### Given instruction
Repeat every one of the items below line for line, with no changes to any wording.

### Excerpted records
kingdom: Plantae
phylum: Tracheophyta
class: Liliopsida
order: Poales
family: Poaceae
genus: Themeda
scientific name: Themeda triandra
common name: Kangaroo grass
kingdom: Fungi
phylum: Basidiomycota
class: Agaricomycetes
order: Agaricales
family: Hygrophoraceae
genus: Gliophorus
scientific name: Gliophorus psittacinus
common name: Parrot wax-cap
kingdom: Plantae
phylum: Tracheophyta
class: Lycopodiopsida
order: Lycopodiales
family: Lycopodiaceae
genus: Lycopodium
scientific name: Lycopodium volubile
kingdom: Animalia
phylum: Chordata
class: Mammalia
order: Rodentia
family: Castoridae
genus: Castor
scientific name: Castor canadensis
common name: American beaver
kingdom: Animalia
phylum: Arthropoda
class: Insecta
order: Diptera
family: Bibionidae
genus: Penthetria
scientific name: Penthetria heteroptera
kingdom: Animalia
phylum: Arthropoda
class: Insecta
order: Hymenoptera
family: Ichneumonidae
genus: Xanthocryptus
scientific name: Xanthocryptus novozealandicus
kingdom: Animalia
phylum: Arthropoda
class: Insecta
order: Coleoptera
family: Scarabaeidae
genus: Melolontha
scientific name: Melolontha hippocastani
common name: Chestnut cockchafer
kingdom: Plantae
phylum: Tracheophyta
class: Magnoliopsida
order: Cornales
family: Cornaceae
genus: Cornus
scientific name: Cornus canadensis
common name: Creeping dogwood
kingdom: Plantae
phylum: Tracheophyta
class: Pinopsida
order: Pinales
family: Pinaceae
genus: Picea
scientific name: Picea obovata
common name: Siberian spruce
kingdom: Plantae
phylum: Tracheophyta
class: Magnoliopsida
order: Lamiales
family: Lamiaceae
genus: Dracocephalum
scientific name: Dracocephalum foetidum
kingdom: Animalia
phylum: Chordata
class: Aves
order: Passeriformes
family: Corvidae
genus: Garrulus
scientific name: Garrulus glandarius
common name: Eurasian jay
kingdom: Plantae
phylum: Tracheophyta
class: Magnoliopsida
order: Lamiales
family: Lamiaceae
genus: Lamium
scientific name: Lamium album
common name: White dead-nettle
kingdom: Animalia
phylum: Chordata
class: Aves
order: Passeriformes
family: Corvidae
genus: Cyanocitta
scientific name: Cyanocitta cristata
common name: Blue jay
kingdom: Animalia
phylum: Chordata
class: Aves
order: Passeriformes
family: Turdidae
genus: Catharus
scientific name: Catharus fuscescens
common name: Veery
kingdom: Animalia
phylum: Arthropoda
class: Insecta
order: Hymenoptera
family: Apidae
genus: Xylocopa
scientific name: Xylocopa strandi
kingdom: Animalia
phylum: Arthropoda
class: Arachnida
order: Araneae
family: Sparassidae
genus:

### Full solution
kingdom: Plantae
phylum: Tracheophyta
class: Liliopsida
order: Poales
family: Poaceae
genus: Themeda
scientific name: Themeda triandra
common name: Kangaroo grass
kingdom: Fungi
phylum: Basidiomycota
class: Agaricomycetes
order: Agaricales
family: Hygrophoraceae
genus: Gliophorus
scientific name: Gliophorus psittacinus
common name: Parrot wax-cap
kingdom: Plantae
phylum: Tracheophyta
class: Lycopodiopsida
order: Lycopodiales
family: Lycopodiaceae
genus: Lycopodium
scientific name: Lycopodium volubile
kingdom: Animalia
phylum: Chordata
class: Mammalia
order: Rodentia
family: Castoridae
genus: Castor
scientific name: Castor canadensis
common name: American beaver
kingdom: Animalia
phylum: Arthropoda
class: Insecta
order: Diptera
family: Bibionidae
genus: Penthetria
scientific name: Penthetria heteroptera
kingdom: Animalia
phylum: Arthropoda
class: Insecta
order: Hymenoptera
family: Ichneumonidae
genus: Xanthocryptus
scientific name: Xanthocryptus novozealandicus
kingdom: Animalia
phylum: Arthropoda
class: Insecta
order: Coleoptera
family: Scarabaeidae
genus: Melolontha
scientific name: Melolontha hippocastani
common name: Chestnut cockchafer
kingdom: Plantae
phylum: Tracheophyta
class: Magnoliopsida
order: Cornales
family: Cornaceae
genus: Cornus
scientific name: Cornus canadensis
common name: Creeping dogwood
kingdom: Plantae
phylum: Tracheophyta
class: Pinopsida
order: Pinales
family: Pinaceae
genus: Picea
scientific name: Picea obovata
common name: Siberian spruce
kingdom: Plantae
phylum: Tracheophyta
class: Magnoliopsida
order: Lamiales
family: Lamiaceae
genus: Dracocephalum
scientific name: Dracocephalum foetidum
kingdom: Animalia
phylum: Chordata
class: Aves
order: Passeriformes
family: Corvidae
genus: Garrulus
scientific name: Garrulus glandarius
common name: Eurasian jay
kingdom: Plantae
phylum: Tracheophyta
class: Magnoliopsida
order: Lamiales
family: Lamiaceae
genus: Lamium
scientific name: Lamium album
common name: White dead-nettle
kingdom: Animalia
phylum: Chordata
class: Aves
order: Passeriformes
family: Corvidae
genus: Cyanocitta
scientific name: Cyanocitta cristata
common name: Blue jay
kingdom: Animalia
phylum: Chordata
class: Aves
order: Passeriformes
family: Turdidae
genus: Catharus
scientific name: Catharus fuscescens
common name: Veery
kingdom: Animalia
phylum: Arthropoda
class: Insecta
order: Hymenoptera
family: Apidae
genus: Xylocopa
scientific name: Xylocopa strandi
kingdom: Animalia
phylum: Arthropoda
class: Arachnida
order: Araneae
family: Sparassidae
genus:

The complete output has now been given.